→ **WORK ORDER A**
In the Perl mailing-list message below, how many copies of '\"(.*)\",' are in the program's if test?

- - -

SPUG: ifs and whiles and hashes...

Wed Aug 18 18:51:05 CDT 1999

>> Message submitted at: Wed Aug 18 16:51:05 PDT 1999
X-Mailer: ELM [version 2.4 PL25]
MIME-Version: 1.0
Content-Type: text/plain; charset=US-ASCII
Content-Transfer-Encoding: 7bit
Content-Length: 3318      

According to Doug Beaver:
> 
> On Wed, Aug 18, 1999 at 03:34:05PM -0700, Ryan Forsythe wrote:
> > hi, it's ryan the perl newbie again, with another (probably) simple
> > question...
> > 
> > i'm writing a program which opens a text file, searches each line, and
> > extracts data from it and sticks it in a hash...well, that's what it's
> > supposed to do.  here's a simplification of the loop i'm having problems
> > with:
> > 
> > while (defined($dbaseLine = <DATABASE>))  {
> > 
> > 	#code here...
> > 
> > 	if ($dbaseLine =~ m/^\"(?:.*)\",\"(.*)\",\"(.*)\"/)  {
> > 		
> > 		$hash{'key1'} = $1;
> > 		$hash{'key2'} = $2;
> > 		#etc...
> > 	}  else  {
> > 		next;
> > 	}
> > }
> > 
> > however, my program has 26 of these '\"(.*)\",' in the 'if
> > ($dbaseLine...' test.  when i run it, it assigns the $dbaseLine variable
> > okay, but when it gets to that if test, it locks up and i watch perl's
> > cpu time go up to 99%.  i'm assuming it's getting in an infinite loop,
> > but why?  i don't understand how an if can cause and infinite loop,
> > especially when it doesn't affect the test variable of the while it's
> > wrapped in (if that makes any sense to anybody :))

- - -

→ **WORK ORDER B**
List every line of the entries below that contains the word "processing". Case counts.

- - -

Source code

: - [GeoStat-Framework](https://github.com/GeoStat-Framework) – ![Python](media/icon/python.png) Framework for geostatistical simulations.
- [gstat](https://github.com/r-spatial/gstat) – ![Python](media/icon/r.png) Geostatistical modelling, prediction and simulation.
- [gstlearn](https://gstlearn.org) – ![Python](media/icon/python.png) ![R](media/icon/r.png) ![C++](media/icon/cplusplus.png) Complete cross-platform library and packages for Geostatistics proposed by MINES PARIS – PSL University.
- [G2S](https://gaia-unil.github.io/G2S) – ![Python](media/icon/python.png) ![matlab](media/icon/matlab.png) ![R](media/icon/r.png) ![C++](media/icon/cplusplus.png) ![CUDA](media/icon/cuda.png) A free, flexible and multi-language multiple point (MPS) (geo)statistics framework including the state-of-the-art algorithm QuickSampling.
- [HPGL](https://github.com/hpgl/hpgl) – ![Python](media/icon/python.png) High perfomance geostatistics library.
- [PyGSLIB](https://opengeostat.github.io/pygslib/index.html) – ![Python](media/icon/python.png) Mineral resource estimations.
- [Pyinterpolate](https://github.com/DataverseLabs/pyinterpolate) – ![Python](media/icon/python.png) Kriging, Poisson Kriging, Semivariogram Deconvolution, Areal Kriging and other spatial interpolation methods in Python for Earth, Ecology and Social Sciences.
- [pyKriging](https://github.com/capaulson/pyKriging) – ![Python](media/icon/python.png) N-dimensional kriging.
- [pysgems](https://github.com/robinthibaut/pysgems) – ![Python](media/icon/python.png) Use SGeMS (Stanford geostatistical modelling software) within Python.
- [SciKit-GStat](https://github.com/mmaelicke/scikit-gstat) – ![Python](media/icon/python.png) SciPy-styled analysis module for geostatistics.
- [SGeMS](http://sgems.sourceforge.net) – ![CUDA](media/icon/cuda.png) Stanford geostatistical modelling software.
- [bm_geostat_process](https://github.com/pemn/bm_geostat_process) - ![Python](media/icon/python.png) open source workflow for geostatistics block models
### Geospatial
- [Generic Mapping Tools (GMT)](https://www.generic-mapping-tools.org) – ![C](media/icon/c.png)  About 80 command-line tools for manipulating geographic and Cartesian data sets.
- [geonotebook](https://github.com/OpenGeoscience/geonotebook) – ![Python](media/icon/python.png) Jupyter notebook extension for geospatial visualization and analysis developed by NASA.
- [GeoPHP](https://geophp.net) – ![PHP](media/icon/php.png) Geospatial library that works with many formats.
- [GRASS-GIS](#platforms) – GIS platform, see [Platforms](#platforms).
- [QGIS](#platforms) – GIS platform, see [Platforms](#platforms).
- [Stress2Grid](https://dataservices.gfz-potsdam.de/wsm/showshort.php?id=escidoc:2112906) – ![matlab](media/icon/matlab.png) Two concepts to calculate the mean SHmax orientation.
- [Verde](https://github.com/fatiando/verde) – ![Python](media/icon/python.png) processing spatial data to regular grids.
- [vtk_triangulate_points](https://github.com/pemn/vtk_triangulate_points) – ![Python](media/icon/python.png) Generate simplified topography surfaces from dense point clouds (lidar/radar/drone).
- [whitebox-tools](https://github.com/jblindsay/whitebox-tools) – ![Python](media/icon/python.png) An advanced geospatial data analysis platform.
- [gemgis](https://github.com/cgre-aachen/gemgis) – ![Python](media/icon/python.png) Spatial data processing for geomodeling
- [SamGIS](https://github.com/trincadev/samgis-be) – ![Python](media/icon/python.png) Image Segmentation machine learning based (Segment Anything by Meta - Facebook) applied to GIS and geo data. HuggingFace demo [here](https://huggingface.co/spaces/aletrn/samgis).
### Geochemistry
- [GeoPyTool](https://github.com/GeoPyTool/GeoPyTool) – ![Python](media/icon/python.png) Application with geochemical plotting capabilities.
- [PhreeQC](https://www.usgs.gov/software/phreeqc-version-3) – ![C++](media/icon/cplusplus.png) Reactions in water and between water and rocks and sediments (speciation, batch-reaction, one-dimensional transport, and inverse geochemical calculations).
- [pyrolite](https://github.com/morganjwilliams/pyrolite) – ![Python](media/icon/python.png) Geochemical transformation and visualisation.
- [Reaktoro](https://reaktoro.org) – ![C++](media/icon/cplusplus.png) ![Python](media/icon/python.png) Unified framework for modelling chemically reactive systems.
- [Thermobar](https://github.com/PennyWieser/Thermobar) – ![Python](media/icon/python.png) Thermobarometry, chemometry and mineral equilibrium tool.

- - -

→ **ANSWER SPACE A**
26

→ **ANSWER SPACE B**
- [Verde](https://github.com/fatiando/verde) – ![Python](media/icon/python.png) processing spatial data to regular grids.
- [gemgis](https://github.com/cgre-aachen/gemgis) – ![Python](media/icon/python.png) Spatial data processing for geomodeling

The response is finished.